**THE DATA:**
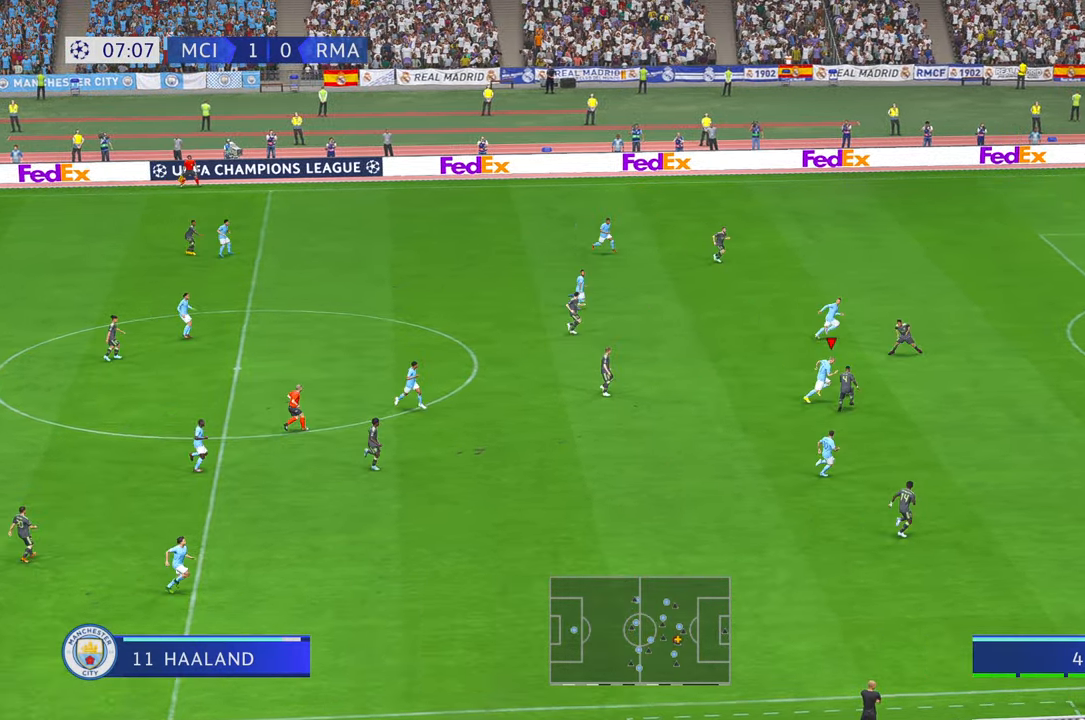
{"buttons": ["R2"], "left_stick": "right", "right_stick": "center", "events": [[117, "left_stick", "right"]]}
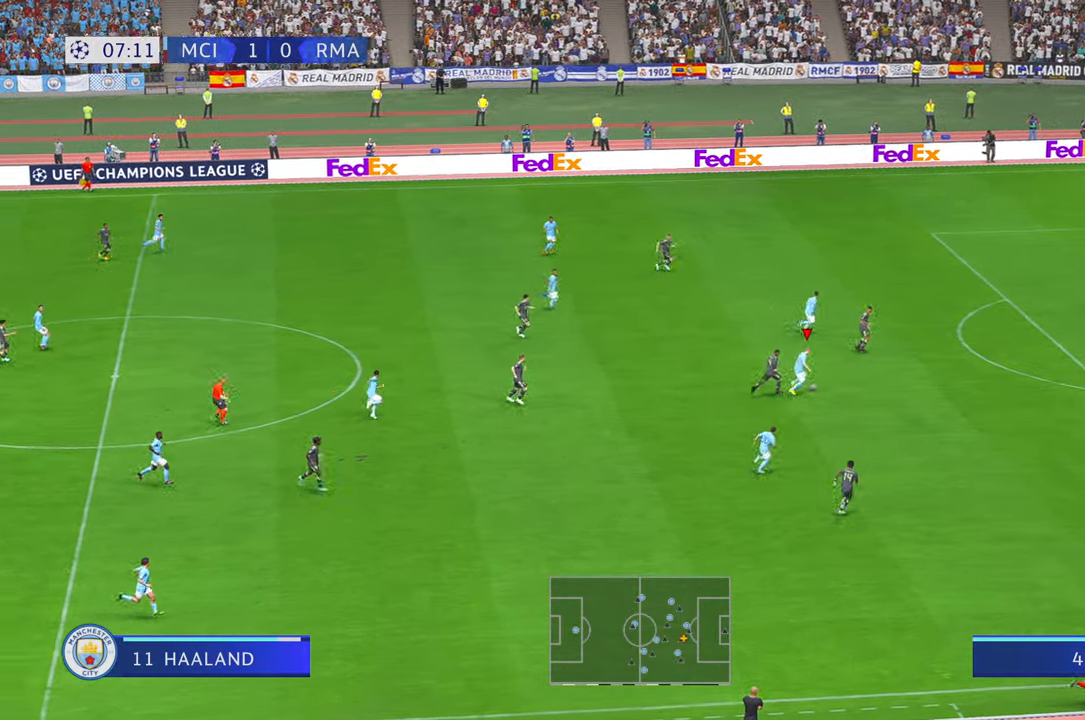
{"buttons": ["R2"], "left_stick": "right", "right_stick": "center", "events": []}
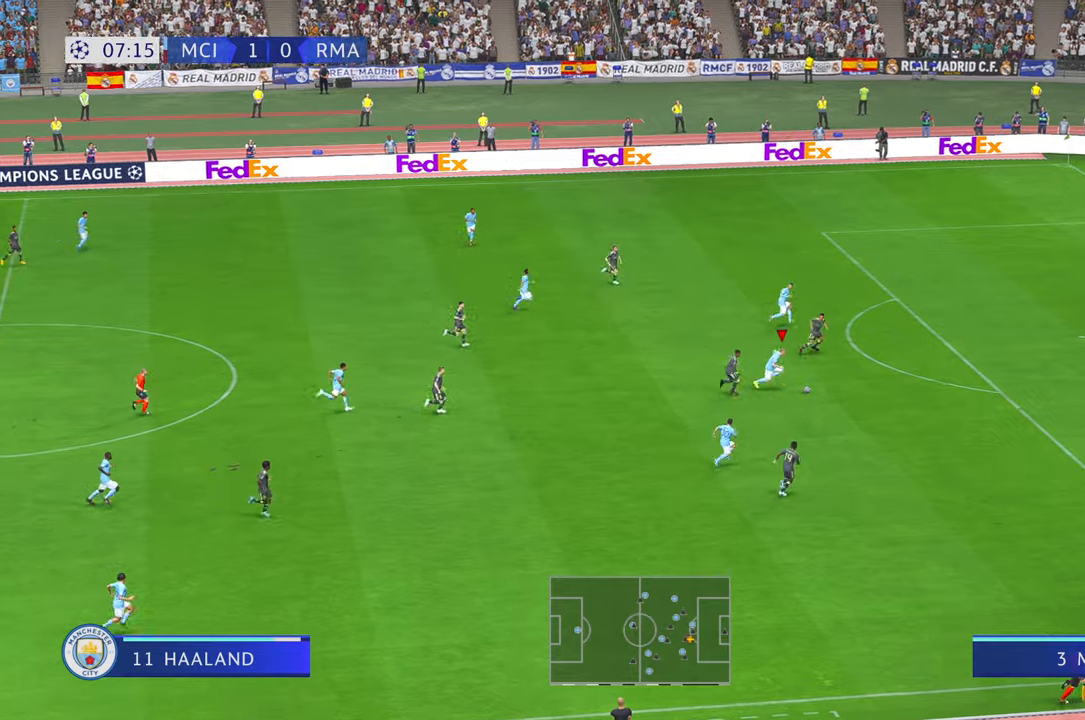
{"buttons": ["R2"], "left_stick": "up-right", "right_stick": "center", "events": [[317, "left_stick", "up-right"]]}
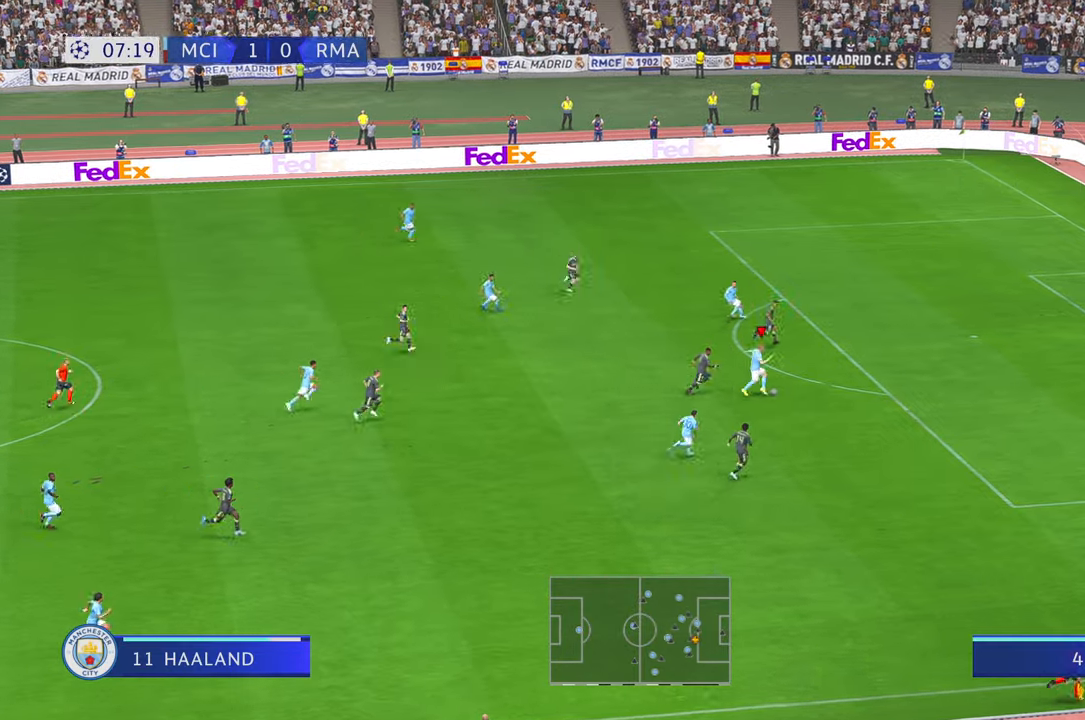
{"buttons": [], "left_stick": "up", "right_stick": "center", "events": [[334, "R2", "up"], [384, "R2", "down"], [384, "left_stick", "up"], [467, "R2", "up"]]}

**WORK REQUEST:** Full copy, no pictures: write out each line of the data exactly as it stands.

**TASK OUTPUT:**
{"buttons": ["R2"], "left_stick": "right", "right_stick": "center", "events": [[117, "left_stick", "right"]]}
{"buttons": ["R2"], "left_stick": "right", "right_stick": "center", "events": []}
{"buttons": ["R2"], "left_stick": "up-right", "right_stick": "center", "events": [[317, "left_stick", "up-right"]]}
{"buttons": [], "left_stick": "up", "right_stick": "center", "events": [[334, "R2", "up"], [384, "R2", "down"], [384, "left_stick", "up"], [467, "R2", "up"]]}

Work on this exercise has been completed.